20 avril 2017 : attentat sur les Champs-Elysées. Le débat des 11 candidats à la présidentielle sur France 2 est interrompu ; les interprètes en LSF (langue des signes françaises) présents en direct ne sont pas invités à poursuivre leur traduction. Pour les téléspectateurs sourds, c'est le silence… Le matin même l'association Sourds en colère avait manifesté devant le CSA (Conseil supérieur de l'audiovisuel) à Paris pour exiger l'accessibilité des programmes de télévision.
Le CSA lance une enquête
Au lendemain des attentats du 13 novembre 2015 déjà, le CSA avait été saisi par de nombreuses associations au sujet de l'absence ou de la mauvaise qualité de l'accessibilité aux personnes sourdes et malentendantes des programmes ayant couvert ces événements. Il annonçait alors qu'il procèderait au cours de l'année 2016 à des opérations de contrôle (menée par Avamétrie auprès de 16 256 téléspectateurs sourds et malentendants) de l'ensemble des obligations d'accessibilité audiovisuelle pour en vérifier le respect et la qualité. L'enquête, publiée le 19 avril 2017, fait 5 constats.
Des sous-titrages insuffisants
Premier constat : la bonne qualité du sous-titrage des programmes diffusés en différé mais les difficultés persistantes lors des directs. 31% des téléspectateurs se plaignent d'une absence de sous-titrage, tous équipements et toutes chaînes confondus. La loi handicap de 2005 fait pourtant obligation à certaines chaînes majeures en termes d'audience (les 5 chaînes de France Télévisions, TF1, Canal+, M6, C8, W9 et TMC) de rendre accessibles La totalité de leurs émissions, à l'exception des messages publicitaires et de quelques programmes dérogatoires. Pour les autres, une convention fixe les proportions, entre 20 et 60%. Le taux de satisfaction s'agissant de la qualité du sous-titrage est au plus bas pour les chaînes d'information en continu et les programmes consacrés à l'actualité électorale.
LSF : 6h30 par semaine
L'enquête mentionne ensuite la qualité peu satisfaisante et un volume encore trop faible de programmes interprétés en Langue des signes française. Chaque semaine, seulement 6h30 ! Cette proportion est d'autant plus remarquable et critiquée en période électorale.
Audiodescription : peut mieux faire !
Des efforts restent également à fournir en matière d'audiodescription ; même si les 10 préconisations de la charte relative à l'audiodescription sont globalement respectées par l'ensemble des chaînes étudiées par Avametrie, cette charte est remise en question par la majorité des professionnels du secteur ainsi que par des associations de personnes aveugles ou malvoyantes. En effet, elle n'aborde pas de nombreux points pourtant essentiels à la production d'une bonne audiodescription, par exemple la prise en compte de l'univers sonore d'un film.

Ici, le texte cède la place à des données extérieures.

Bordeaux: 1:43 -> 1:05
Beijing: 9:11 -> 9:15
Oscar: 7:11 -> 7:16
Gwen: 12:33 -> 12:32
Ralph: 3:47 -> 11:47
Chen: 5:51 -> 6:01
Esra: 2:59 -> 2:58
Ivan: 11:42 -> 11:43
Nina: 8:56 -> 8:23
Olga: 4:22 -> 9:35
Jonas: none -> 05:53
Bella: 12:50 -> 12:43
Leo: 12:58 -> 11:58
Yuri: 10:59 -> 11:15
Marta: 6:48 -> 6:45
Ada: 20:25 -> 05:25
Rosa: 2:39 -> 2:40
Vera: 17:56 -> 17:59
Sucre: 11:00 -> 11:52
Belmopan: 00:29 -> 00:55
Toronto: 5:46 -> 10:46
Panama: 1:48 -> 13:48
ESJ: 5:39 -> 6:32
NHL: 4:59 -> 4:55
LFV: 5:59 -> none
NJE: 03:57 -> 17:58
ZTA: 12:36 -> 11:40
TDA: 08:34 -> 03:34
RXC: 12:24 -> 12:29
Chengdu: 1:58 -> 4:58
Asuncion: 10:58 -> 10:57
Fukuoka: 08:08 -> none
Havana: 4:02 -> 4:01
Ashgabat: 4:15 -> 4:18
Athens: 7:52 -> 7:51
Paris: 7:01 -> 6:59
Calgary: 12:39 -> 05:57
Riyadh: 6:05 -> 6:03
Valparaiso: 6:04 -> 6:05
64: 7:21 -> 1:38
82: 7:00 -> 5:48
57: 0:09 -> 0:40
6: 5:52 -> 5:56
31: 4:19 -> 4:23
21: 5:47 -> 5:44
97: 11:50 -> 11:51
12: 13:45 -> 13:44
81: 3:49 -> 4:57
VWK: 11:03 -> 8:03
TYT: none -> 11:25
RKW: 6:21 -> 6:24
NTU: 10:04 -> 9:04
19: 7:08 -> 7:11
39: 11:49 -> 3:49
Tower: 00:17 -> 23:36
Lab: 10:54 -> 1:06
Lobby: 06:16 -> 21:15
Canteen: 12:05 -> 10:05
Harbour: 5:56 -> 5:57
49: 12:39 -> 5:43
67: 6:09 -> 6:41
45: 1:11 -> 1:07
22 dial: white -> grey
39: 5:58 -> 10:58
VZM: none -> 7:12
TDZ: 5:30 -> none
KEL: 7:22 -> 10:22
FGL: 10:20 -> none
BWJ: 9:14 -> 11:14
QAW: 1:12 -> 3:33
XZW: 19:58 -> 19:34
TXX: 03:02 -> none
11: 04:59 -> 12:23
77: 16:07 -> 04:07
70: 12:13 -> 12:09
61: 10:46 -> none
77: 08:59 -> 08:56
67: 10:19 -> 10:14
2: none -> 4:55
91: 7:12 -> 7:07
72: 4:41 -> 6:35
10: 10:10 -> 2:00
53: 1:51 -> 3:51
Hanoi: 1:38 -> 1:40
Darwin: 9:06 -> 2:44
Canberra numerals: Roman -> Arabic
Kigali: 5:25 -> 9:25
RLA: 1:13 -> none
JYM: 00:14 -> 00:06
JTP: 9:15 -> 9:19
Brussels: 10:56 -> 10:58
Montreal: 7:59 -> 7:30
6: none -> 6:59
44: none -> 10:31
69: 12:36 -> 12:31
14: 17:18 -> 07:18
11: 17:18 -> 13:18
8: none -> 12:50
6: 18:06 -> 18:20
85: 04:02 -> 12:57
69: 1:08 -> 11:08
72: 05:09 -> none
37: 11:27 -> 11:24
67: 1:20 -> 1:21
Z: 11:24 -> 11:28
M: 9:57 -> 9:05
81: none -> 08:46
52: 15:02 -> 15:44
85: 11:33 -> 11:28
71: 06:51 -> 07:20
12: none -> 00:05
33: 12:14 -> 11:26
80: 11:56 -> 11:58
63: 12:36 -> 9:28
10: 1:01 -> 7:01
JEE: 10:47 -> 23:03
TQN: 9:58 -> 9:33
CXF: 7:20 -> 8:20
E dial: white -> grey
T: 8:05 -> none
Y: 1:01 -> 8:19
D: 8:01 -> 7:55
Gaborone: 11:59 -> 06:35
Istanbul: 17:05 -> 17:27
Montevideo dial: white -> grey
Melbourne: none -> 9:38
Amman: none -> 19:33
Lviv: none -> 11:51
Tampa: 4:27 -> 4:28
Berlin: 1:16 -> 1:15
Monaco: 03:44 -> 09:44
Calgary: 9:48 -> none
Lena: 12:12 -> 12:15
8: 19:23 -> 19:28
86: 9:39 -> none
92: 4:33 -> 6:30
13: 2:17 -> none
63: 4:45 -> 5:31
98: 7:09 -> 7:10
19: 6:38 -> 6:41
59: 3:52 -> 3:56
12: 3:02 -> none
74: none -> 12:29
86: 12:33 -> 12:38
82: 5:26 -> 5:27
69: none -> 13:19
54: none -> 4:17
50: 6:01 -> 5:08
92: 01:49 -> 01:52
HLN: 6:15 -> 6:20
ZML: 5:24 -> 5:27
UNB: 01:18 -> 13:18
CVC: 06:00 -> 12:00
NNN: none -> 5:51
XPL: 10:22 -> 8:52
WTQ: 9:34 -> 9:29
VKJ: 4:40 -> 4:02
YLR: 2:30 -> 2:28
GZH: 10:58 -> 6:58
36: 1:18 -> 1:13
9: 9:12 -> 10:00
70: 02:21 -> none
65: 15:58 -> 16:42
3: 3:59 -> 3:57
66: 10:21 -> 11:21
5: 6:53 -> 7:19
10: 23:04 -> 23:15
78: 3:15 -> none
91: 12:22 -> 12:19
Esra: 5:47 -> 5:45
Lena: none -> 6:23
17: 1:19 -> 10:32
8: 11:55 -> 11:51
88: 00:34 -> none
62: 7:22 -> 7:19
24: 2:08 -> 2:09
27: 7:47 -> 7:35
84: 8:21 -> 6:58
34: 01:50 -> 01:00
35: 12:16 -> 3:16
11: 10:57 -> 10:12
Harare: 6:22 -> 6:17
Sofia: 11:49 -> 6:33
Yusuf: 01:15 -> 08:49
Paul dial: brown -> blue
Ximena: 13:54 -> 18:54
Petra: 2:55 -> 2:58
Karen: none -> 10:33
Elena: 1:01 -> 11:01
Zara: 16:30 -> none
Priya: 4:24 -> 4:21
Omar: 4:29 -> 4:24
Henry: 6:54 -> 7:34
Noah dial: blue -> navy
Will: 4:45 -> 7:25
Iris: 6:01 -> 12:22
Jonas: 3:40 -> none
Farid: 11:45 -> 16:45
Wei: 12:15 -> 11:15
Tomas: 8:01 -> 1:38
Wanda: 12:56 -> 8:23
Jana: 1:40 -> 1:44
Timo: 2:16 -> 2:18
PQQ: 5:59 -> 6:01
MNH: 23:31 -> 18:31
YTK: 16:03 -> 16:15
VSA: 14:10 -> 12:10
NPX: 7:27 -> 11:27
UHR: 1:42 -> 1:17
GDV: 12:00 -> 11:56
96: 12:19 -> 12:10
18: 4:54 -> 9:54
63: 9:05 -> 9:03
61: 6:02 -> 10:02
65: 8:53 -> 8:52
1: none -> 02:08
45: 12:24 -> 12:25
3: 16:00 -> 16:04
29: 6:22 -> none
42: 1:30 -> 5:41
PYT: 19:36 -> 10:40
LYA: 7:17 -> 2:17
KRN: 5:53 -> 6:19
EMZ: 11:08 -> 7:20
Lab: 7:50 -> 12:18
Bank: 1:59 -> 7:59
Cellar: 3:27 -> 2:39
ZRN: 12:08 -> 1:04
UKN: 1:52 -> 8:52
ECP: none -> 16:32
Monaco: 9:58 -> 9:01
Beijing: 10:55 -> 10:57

Maigre actualité électorale
Le quatrième constat fait état de la très faible proportion de programmes consacrés à l'actualité électorale rendus accessibles (sous-titres et LSF), notamment les débats politiques. De nombreuses saisines ont été adressées au CSA à ce sujet. Selon la loi, les principaux éditeurs de services de télévision sont tenus d'assurer l'accès, par sous-titrage ou langue des signes, à l'ensemble des programmes consacrés à l'actualité électorale. Enfin, cette étude constate la reprise relativement bonne des flux de sous-titrage et de LSF, contrairement au flux audiodécrits, par quatre fournisseurs d'accès à internet : Bouygues, Free, Orange et SFR.
Et maintenant ?
Comme il s'y est engagé, notamment lors de la réunion de la Commission nationale culture et handicap du 27 janvier 2016, le CSA va restituer les principaux résultats de cette étude, dans le courant du premier semestre 2017, aux chaînes de télévision concernées et aux principales associations de personnes en situation de handicap visuel ou auditif ainsi qu'au Conseil national consultatif des personnes handicapées (CNCPH). Par ailleurs, s'agissant de la charte relative à l'audiodescription, le Conseil envisage de rencontrer les auteurs ainsi que les associations afin de procéder, si nécessaire, à la révision de cette dernière. Enfin, s'agissant des quatre fournisseurs d'accès à internet, le CSA envisage de leur adresser un courrier afin de les informer des divers dysfonctionnements relevés et leur en demander les raisons.